# Simrad NSS9 EVO3S



## Bonecracker (Mar 29, 2007)

My old Simrad NSS8 just took a dump on me and getting ready to install a new Simrad NSS9 EVO3S and wanted to get your thoughts on a new transducer install. I am not a big fan of the Active Image transducer or 12" hanging off the back of my skiff as we mostly use these instruments for there GPS function and wanted to know your thoughts!


----------



## Bonecracker (Mar 29, 2007)

Well I now see why there has been no responses to my question, LoL! After doing some research I see there are not many options besides the Active Image/ 3 n 1 transducer! Going to mount a Simrad NSS9 Evo3s on my Maverick 18 HPX and will up date with photos on the transducer install soon!


----------



## Scott (Aug 24, 2015)

Bonecracker said:


> Well I now see why there has been no responses to my question, LoL! After doing some research I see there are not many options besides the Active Image/ 3 n 1 transducer! Going to mount a Simrad NSS9 Evo3s on my Maverick 18 HPX and will up date with photos on the transducer install soon!

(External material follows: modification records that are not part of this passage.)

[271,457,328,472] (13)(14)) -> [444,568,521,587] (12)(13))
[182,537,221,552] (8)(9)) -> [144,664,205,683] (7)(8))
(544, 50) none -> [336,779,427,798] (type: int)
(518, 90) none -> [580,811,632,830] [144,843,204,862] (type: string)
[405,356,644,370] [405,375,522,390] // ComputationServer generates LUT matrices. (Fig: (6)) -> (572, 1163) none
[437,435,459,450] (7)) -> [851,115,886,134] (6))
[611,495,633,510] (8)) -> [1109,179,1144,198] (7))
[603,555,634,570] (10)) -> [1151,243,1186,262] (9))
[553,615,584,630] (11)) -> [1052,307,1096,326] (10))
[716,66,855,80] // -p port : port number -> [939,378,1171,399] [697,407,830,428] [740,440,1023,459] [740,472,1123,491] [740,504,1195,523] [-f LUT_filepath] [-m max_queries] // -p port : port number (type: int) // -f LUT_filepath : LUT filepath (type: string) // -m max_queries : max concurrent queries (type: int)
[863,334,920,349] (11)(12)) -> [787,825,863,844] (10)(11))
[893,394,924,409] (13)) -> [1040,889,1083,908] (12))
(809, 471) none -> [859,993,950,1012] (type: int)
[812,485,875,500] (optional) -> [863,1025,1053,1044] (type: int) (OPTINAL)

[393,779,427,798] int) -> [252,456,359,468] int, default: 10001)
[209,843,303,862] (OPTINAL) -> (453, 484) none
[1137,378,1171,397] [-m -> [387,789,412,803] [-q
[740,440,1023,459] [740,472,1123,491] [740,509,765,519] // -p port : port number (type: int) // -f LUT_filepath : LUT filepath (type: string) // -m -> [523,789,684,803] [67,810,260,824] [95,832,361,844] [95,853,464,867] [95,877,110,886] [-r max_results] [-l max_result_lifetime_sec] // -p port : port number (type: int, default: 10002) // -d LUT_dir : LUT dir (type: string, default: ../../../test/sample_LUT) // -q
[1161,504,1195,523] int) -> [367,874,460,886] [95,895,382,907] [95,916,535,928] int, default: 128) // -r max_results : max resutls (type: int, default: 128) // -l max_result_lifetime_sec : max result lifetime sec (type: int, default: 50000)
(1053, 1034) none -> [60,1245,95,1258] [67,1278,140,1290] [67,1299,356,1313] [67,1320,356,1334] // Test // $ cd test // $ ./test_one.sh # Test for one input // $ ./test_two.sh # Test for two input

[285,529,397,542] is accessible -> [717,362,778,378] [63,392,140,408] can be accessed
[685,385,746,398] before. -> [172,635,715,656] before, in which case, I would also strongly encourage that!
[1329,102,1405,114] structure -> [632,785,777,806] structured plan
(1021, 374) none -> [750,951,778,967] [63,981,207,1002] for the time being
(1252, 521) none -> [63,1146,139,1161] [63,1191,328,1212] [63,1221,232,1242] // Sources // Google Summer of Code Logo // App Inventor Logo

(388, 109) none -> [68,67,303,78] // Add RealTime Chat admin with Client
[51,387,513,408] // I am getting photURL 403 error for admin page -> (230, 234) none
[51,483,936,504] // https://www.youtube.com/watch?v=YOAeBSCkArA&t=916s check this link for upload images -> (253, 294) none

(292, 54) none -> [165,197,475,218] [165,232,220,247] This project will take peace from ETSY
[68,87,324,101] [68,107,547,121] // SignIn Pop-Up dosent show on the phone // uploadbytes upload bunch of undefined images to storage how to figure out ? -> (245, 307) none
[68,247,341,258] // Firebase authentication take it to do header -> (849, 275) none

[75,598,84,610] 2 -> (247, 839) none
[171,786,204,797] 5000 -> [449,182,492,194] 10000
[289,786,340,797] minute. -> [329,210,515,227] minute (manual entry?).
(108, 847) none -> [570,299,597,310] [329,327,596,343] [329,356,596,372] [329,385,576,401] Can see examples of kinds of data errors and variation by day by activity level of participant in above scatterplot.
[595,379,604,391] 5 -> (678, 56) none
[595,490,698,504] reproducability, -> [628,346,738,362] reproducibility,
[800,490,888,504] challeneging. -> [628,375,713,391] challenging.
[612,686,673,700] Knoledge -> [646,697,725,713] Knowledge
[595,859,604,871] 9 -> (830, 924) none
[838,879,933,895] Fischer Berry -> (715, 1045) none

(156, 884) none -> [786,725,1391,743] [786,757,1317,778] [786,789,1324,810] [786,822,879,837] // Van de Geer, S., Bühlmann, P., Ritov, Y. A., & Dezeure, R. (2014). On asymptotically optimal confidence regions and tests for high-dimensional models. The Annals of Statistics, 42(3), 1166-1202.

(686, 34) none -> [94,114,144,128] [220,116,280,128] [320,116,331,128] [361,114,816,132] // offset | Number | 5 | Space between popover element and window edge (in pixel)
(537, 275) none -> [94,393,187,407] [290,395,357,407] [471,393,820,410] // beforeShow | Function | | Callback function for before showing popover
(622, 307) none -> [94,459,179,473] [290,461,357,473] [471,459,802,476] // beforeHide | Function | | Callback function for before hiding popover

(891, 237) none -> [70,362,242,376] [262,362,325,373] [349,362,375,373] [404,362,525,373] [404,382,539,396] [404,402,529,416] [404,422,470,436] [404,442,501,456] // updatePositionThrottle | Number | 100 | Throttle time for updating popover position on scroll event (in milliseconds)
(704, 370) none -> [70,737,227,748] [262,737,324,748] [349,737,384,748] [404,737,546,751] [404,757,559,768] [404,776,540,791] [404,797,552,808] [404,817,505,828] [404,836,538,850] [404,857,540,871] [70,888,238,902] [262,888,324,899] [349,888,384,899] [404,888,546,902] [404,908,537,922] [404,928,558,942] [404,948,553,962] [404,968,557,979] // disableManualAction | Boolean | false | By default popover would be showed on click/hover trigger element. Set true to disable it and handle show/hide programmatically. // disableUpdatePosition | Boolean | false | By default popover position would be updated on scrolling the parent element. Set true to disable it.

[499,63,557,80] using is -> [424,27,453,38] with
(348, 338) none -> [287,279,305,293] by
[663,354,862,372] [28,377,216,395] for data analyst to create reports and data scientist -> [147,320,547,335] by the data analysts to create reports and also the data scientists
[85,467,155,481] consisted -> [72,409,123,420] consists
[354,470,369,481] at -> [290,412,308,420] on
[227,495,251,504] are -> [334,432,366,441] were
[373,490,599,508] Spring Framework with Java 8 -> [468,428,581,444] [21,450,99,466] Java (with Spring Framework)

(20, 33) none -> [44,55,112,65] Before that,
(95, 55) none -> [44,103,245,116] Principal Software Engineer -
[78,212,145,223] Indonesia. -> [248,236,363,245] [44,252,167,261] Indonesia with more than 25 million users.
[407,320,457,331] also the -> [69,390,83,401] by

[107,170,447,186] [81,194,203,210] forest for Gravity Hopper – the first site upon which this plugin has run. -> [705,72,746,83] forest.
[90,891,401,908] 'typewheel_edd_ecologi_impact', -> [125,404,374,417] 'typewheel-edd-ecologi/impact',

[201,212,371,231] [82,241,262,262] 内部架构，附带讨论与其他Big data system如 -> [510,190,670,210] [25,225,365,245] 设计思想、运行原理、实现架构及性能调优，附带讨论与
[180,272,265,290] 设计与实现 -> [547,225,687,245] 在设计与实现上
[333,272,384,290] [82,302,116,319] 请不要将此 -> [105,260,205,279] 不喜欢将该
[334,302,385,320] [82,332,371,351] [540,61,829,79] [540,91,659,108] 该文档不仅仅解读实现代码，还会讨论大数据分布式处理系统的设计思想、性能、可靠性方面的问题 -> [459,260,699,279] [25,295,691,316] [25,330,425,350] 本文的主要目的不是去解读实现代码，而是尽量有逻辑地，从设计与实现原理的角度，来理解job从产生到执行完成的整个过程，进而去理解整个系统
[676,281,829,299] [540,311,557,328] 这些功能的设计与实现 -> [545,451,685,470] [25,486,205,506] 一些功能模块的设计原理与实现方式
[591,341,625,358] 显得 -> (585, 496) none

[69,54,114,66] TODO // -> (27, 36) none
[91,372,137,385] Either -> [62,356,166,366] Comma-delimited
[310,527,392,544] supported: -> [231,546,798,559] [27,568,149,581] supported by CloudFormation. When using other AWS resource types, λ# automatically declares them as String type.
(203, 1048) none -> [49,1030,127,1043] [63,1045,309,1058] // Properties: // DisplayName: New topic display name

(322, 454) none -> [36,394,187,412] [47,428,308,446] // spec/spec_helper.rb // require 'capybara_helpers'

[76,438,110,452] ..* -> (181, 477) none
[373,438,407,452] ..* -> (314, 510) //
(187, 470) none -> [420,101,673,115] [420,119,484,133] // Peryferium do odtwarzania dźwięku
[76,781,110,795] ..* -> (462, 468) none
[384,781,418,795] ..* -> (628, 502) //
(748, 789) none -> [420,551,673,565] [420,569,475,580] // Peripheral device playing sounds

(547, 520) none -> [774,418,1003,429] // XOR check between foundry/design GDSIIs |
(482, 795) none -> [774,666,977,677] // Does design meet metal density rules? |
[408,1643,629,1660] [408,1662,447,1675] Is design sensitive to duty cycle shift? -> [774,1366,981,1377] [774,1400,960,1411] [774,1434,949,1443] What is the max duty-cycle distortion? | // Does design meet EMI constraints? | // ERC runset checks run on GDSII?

I’m moving to a new area and am also getting that Simrad unit so I can run FMT. I’ve had a long Garmin transducer hanging off the back of my Hewes for years with no issue so the 3 in 1 was the one I was going with.


----------



## ifsteve (Jul 1, 2010)

I use a shoot thru hull transducer. Depth and temp are all I need. Its a skiff so I don't have any need for side imaging or fancy fish finding capabilities. And like you I dislike having anything not necessary hanging off the hull.


----------



## junkin35 (Nov 20, 2011)

if Steve,
What shoot through are you using? I'm running the same Simrad and my ducer is still in the box (only using gps) because I didn't want it hanging off the back of my skiff and dragging LA oysters.
Thanks,
Mike


----------



## ifsteve (Jul 1, 2010)

junkin35 said:


> if Steve,
> What shoot through are you using? I'm running the same Simrad and my ducer is still in the box (only using gps) because I didn't want it hanging off the back of my skiff and dragging LA oysters.
> Thanks,
> Mike


Mike, I thought it was an Airmar P79 but that doesn't show that it has temp which I do have. I'll try and look at my bilge and see if I can tell which one I actually have.

Steve


----------



## ifsteve (Jul 1, 2010)

Mike, I went at looked at all my paperwork and the actual transducer. But I can't find any info on it and there are no markings on the transducer itself. But its for sure not a P79.....looks different.


----------



## Water Bound (Dec 12, 2018)

My current skiff has the p79 in hull, mounted surrounded by antifreeze and it works great, no temp tho

My last skiff had this one and it worked really great as well. The external temp sensor is nice if you care about temp-








83/200 kHz Shoot Thru Skimmer c/w Temp - PDRT-WBL | Transducer | Simrad USA


The 83/200 kHz Shoot Thru Skimmer c/w Temp - PDRT-WBL. Find more industry leading Marine Transducers and electronics here. Buy Online.




www.simrad-yachting.com





or, this one without temp-








83/200 kHz In Hull/Mounted Shoot Thru Skimmer | Transducer | Simrad USA


The 83/200 kHz In Hull/Mounted Shoot Thru Skimmer. Find more industry leading Marine Transducers and electronics here. Buy Online.




www.simrad-yachting.com







junkin35 said:


> if Steve,
> What shoot through are you using? I'm running the same Simrad and my ducer is still in the box (only using gps) because I didn't want it hanging off the back of my skiff and dragging LA oysters.
> Thanks,
> Mike


----------